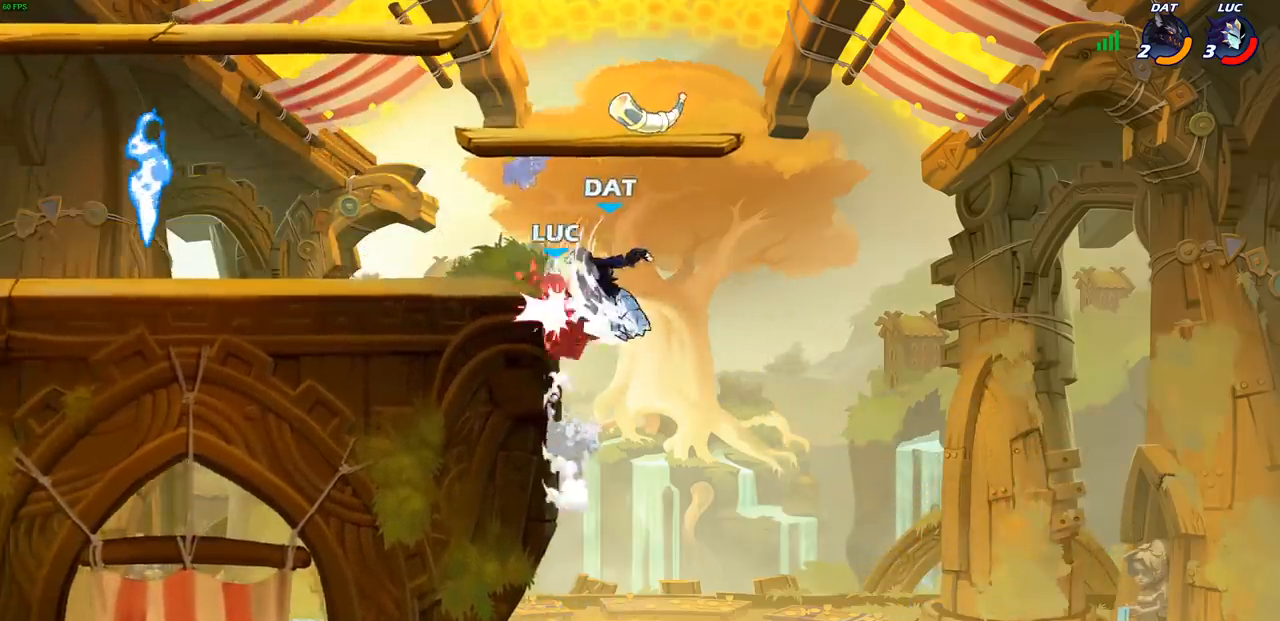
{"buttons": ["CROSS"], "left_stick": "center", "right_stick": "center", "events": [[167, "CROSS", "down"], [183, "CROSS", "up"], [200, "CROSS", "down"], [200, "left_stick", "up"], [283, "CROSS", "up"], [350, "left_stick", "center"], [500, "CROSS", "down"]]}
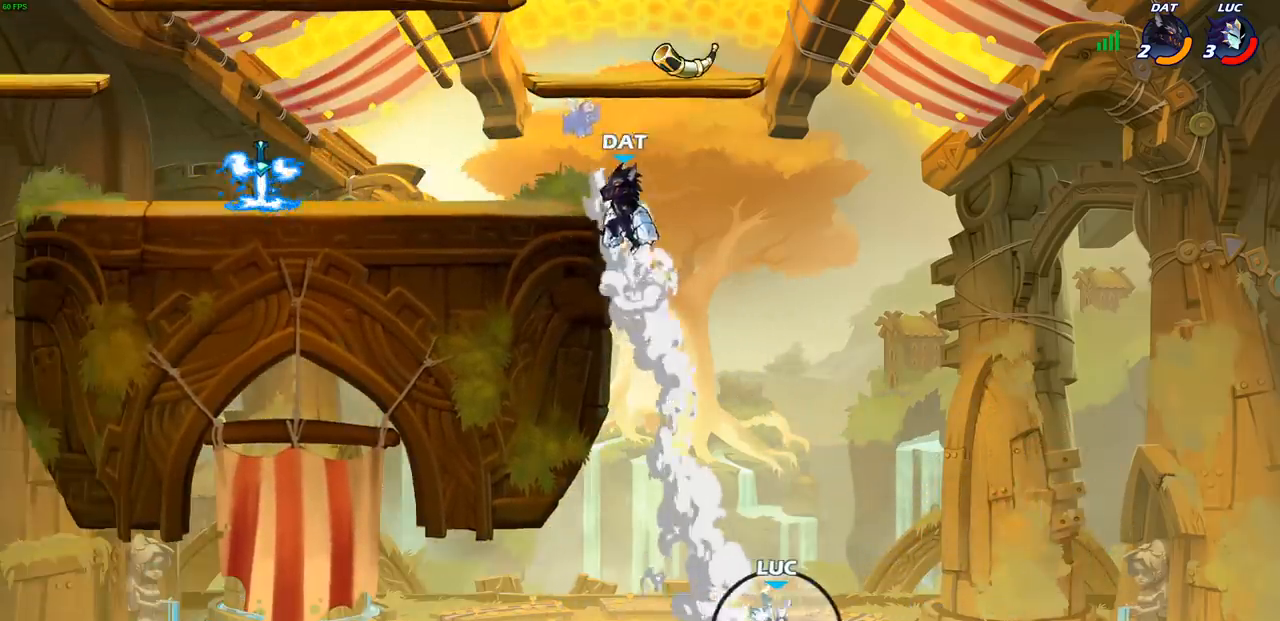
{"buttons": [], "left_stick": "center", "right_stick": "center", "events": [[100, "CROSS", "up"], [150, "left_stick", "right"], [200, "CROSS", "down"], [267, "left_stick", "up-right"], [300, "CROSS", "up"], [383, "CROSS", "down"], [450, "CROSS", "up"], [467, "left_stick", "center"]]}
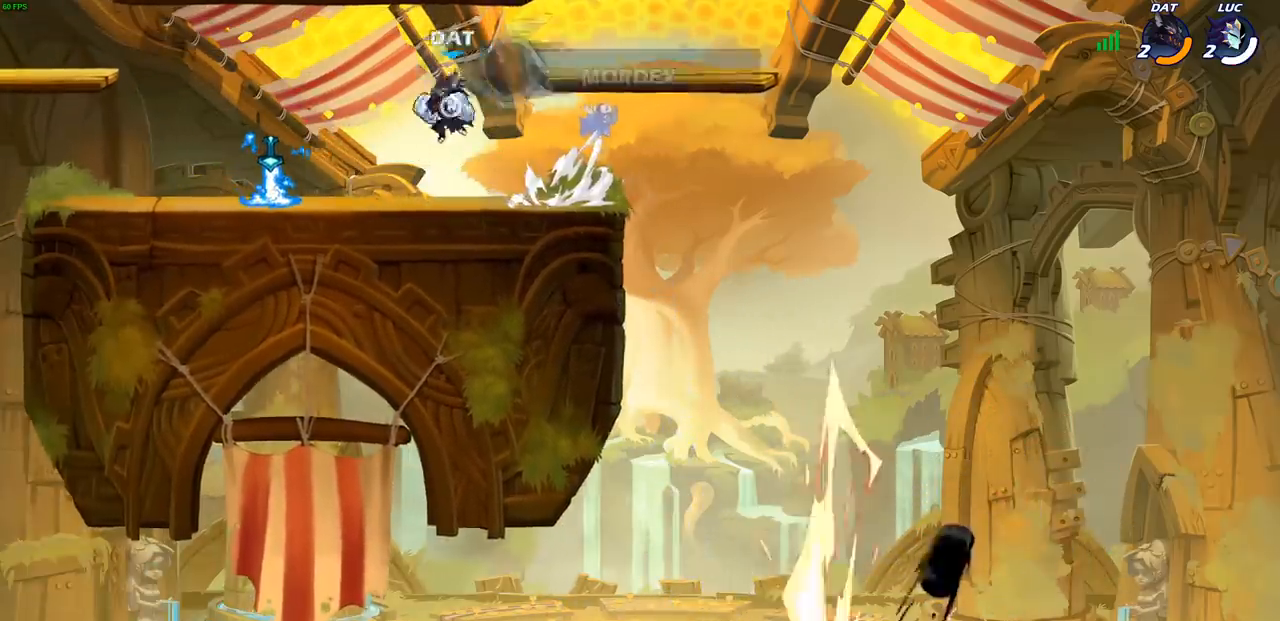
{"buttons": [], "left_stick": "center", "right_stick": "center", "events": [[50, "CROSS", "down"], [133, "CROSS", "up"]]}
····················
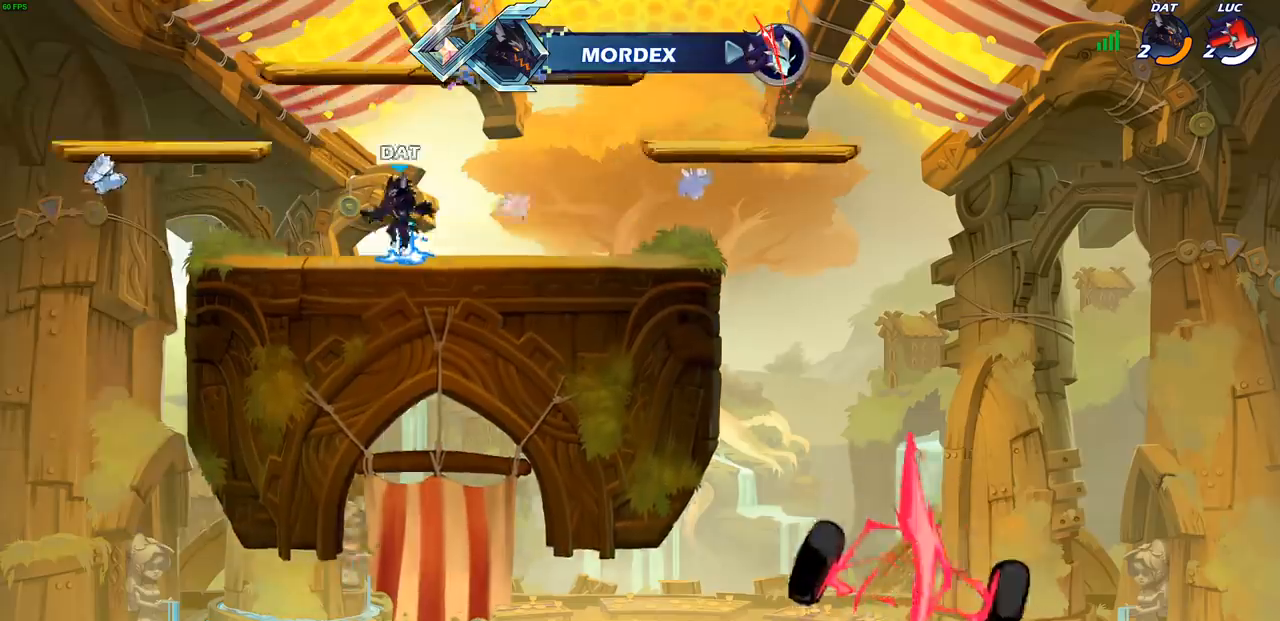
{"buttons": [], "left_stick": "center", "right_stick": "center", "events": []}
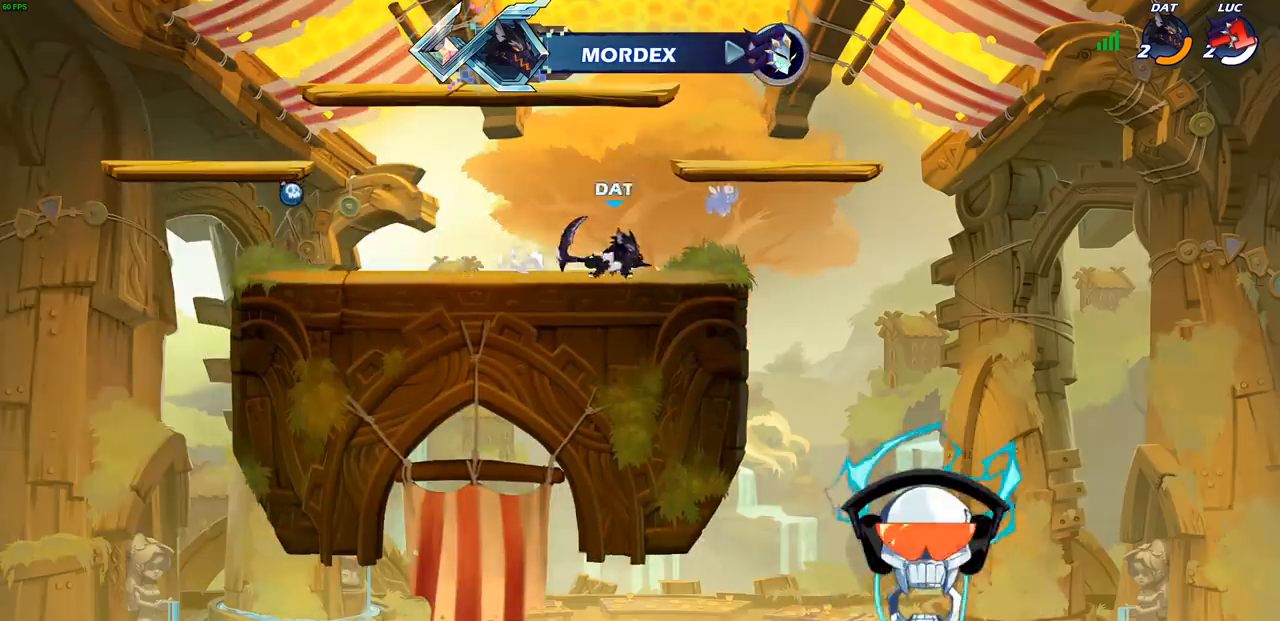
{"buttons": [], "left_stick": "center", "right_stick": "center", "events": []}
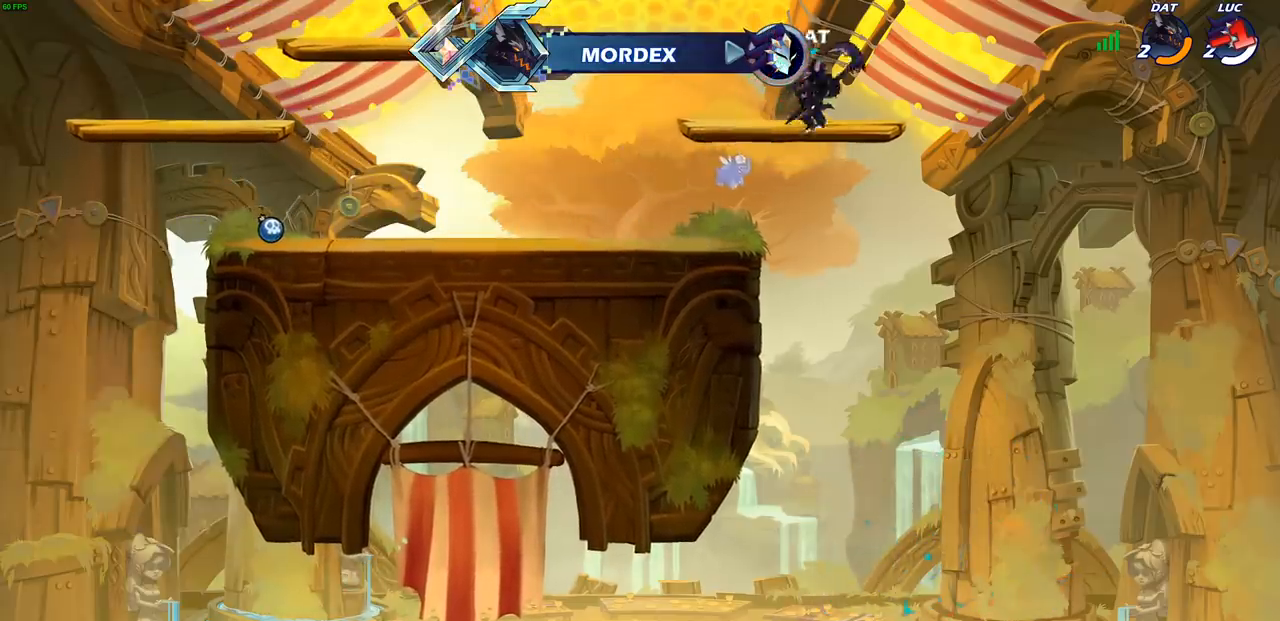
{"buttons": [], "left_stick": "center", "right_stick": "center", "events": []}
····················
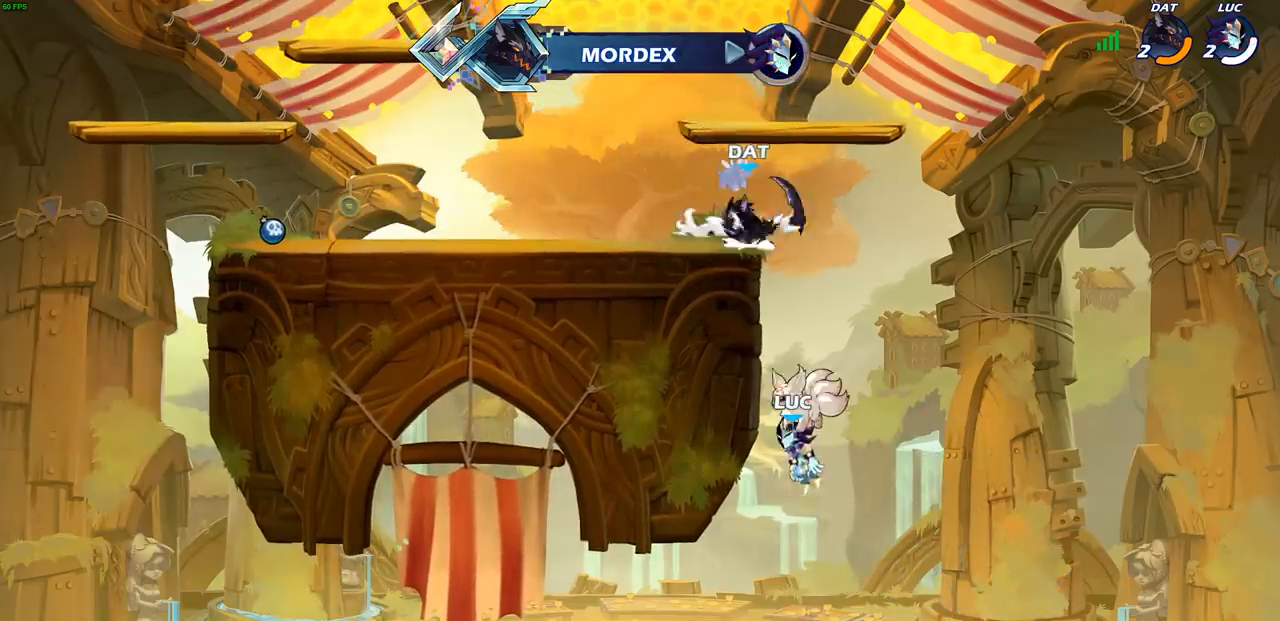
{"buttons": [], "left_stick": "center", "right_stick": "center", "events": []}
····················
**EXERCISE PROMPT:** Copy all lines of the records in which the string "CROSS" can be found.

**THE ANSWER:**
{"buttons": ["CROSS"], "left_stick": "center", "right_stick": "center", "events": [[167, "CROSS", "down"], [183, "CROSS", "up"], [200, "CROSS", "down"], [200, "left_stick", "up"], [283, "CROSS", "up"], [350, "left_stick", "center"], [500, "CROSS", "down"]]}
{"buttons": [], "left_stick": "center", "right_stick": "center", "events": [[100, "CROSS", "up"], [150, "left_stick", "right"], [200, "CROSS", "down"], [267, "left_stick", "up-right"], [300, "CROSS", "up"], [383, "CROSS", "down"], [450, "CROSS", "up"], [467, "left_stick", "center"]]}
{"buttons": [], "left_stick": "center", "right_stick": "center", "events": [[50, "CROSS", "down"], [133, "CROSS", "up"]]}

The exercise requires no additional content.